Below the waves the picture is somewhat better: the USS John Warner, a Virginia-class Block III submarine, left Gibraltar last week, and after a brief stop at Toulon on 9th April is now highly likely to be in the Eastern Mediterranean. The Ohio-class converted guided-missile submarine USS Florida (capable of accommodating up to 154 Tomahawk cruise missiles) was believed to be in the Indian Ocean in March, but may have subsequently returned through the Suez Canal and re-entered the Mediterranean, and it is possible that additional submarines from the 5th and 6th Fleets have been moved to join them. Although there is at present no official confirmation from the British government, several media reports have suggested that at least one of the Royal Navy’s submarines, able to launch Tomahawk cruise missiles, may also be en route.

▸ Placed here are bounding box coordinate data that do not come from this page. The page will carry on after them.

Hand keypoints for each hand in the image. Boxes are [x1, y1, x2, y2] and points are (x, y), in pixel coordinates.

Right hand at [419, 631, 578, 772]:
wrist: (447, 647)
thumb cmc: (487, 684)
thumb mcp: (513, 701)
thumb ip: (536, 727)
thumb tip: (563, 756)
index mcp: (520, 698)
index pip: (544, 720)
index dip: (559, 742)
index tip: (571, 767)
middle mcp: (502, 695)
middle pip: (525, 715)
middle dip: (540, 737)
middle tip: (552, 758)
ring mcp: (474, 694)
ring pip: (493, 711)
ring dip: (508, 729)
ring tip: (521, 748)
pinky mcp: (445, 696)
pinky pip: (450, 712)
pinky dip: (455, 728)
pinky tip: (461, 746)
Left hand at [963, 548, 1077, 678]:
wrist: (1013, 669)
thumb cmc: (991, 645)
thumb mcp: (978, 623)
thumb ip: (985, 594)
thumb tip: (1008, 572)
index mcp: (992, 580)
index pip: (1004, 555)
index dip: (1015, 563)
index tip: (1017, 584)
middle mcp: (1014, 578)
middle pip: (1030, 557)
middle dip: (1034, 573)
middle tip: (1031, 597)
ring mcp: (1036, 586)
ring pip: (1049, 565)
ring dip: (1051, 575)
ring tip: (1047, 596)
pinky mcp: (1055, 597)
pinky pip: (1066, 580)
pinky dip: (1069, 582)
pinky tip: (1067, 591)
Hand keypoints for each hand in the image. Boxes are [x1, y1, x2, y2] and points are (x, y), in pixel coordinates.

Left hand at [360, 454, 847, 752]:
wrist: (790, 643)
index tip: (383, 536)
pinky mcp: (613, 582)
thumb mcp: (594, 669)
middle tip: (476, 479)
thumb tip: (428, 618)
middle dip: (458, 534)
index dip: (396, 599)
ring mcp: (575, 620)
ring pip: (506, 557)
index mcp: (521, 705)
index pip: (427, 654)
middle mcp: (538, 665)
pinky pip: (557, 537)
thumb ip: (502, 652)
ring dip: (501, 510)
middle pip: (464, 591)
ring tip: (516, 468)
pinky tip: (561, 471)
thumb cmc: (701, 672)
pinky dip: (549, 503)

In addition to air and naval assets, theoretically the US could also call upon ground-based ATACMS short-range ballistic missiles with a range of up to 300 km, fired from M142 HIMARS launchers based either within Syria itself or in a neighbouring country. However, the vulnerability of these systems and their bases to counter-attack by Syrian, as well as Russian, capabilities will likely lower the attractiveness of this option to military planners.

The presence of Russian and Iranian personnel on the ground in Syria working with government forces, and the advanced capabilities of the deployed Russian systems, will significantly complicate any US and allied planning. The mobile Pantsir-S1 and Buk-M2E air-defence systems, acquired by Syria from Russia, are capable of posing a serious challenge to Western tactical aviation, despite relatively short ranges. The batteries of S-400 and S-300V4 long-range surface-to-air missiles the Russians have deployed to the airbase at Khmeimim and the naval base at Tartus will be even more concerning, and although neither system has seen combat, allied planners will treat both with a healthy respect. The same applies to the combat aircraft Russia maintains at Khmeimim – even if a direct engagement between US and Russian aircraft is unlikely, any ground-attack missions will likely need to be accompanied by a reasonably potent air-to-air support package to guard against the possibility. Likewise, the handful of Russian frigates and submarines thought to be at sea in the eastern Mediterranean could complicate deployment plans for US and allied naval commanders.

With a potentially enduring US and allied presence in parts of southern and eastern Syria still under discussion, there may be significant thought given to attempts to draw a clear distinction between these and any assets used for a strike mission in response to the alleged chemical weapons attack. This, together with the potential air-defence threat, may weigh in favour of simply employing a combination of bombers flying from the continental US and/or Diego Garcia and long-range cruise missiles fired from surface vessels and submarines. But, combined with the lack of operational surprise, this could limit the scope of targets that could be prosecuted.